Task instructions: Print the full piece below on Washington's wildfire smoke forecasts, word for word.

Courtesy of Washington Department of Ecology

Washington’s state environmental agency has developed a new tool for determining where smoke from wildfires is going to disperse. The goal is to give people who are downwind more time so they can prepare.

When a wildfire breaks out somewhere in Washington, there’s a good chance Ramil Dhammapala is figuring out where the smoke will go.

“You just don’t know what fires will do, if they are new fires or if existing fires will grow further, if they will be brought under control. Also, the other big unknown is the plume rise. How high do plumes get straight out of the fire?” said Dhammapala, an atmospheric scientist at the state Department of Ecology.

Dhammapala takes that information, figures in the wind direction and speed, possibility of rain and a variety of other factors. Then he develops a smoke forecast.

Last summer, his forecasts looked two or three days into the future. This year he’s extending them to five days. Why? Demand from the public.

“One of the most common questions we got was, ‘Where can I go this weekend for a hike?’ or ‘What will my favorite trailhead be like?’ Can I expect it to clear in time for some event they were planning this weekend?” he said.

As with weather forecasts, the farther you look into the future the less accurate smoke forecasts will be. But Dhammapala says, as technology advances, he’s becoming more confident in his ability to peer ahead a couple of extra days.

As he refined his forecasting tool, he consulted with his colleagues at the state, with scientists at Washington State University and at local air quality agencies. Spokane Clean Air Agency spokeswoman Stephanie May says the scientists there provided feedback. She says, for now, will stay with the practice of looking ahead only two days when they issue their air quality recommendations, "but we do think that this new Ecology tool is a great resource for those that are looking to plan out further in advance," she said.

You can see the map for the five-day forecast at the Department of Ecology’s website.

Dataset section:

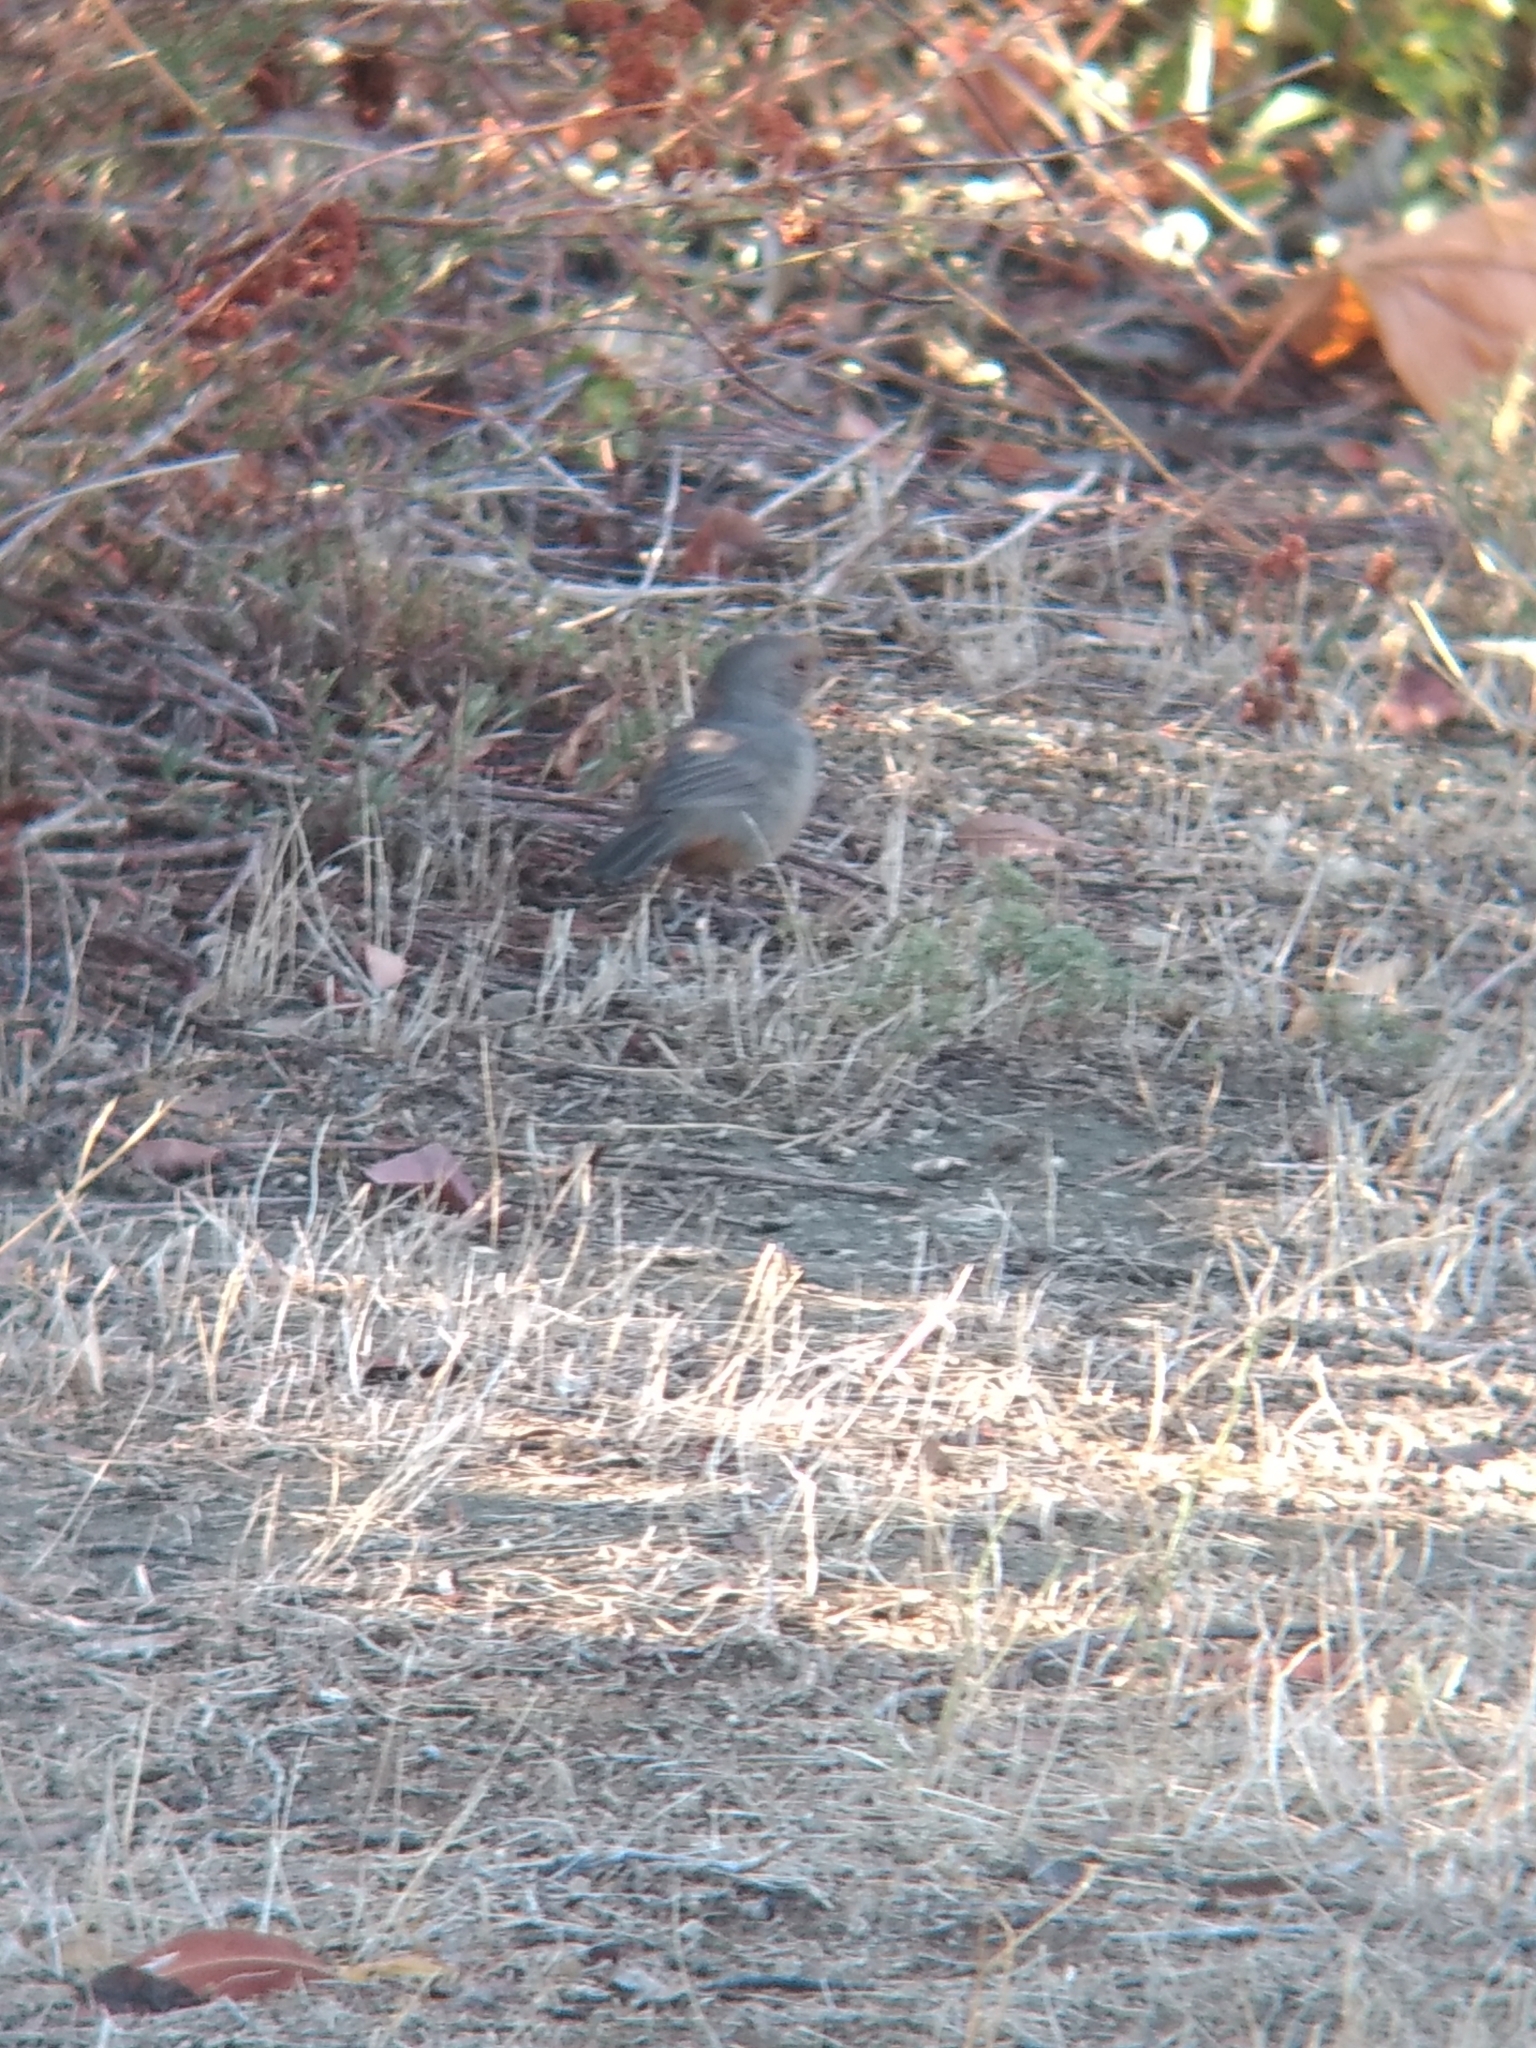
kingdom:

Written answer:
Courtesy of Washington Department of Ecology

Washington’s state environmental agency has developed a new tool for determining where smoke from wildfires is going to disperse. The goal is to give people who are downwind more time so they can prepare.

When a wildfire breaks out somewhere in Washington, there’s a good chance Ramil Dhammapala is figuring out where the smoke will go.

“You just don’t know what fires will do, if they are new fires or if existing fires will grow further, if they will be brought under control. Also, the other big unknown is the plume rise. How high do plumes get straight out of the fire?” said Dhammapala, an atmospheric scientist at the state Department of Ecology.

Dhammapala takes that information, figures in the wind direction and speed, possibility of rain and a variety of other factors. Then he develops a smoke forecast.

Last summer, his forecasts looked two or three days into the future. This year he’s extending them to five days. Why? Demand from the public.

“One of the most common questions we got was, ‘Where can I go this weekend for a hike?’ or ‘What will my favorite trailhead be like?’ Can I expect it to clear in time for some event they were planning this weekend?” he said.

As with weather forecasts, the farther you look into the future the less accurate smoke forecasts will be. But Dhammapala says, as technology advances, he’s becoming more confident in his ability to peer ahead a couple of extra days.

As he refined his forecasting tool, he consulted with his colleagues at the state, with scientists at Washington State University and at local air quality agencies. Spokane Clean Air Agency spokeswoman Stephanie May says the scientists there provided feedback. She says, for now, will stay with the practice of looking ahead only two days when they issue their air quality recommendations, "but we do think that this new Ecology tool is a great resource for those that are looking to plan out further in advance," she said.

You can see the map for the five-day forecast at the Department of Ecology’s website.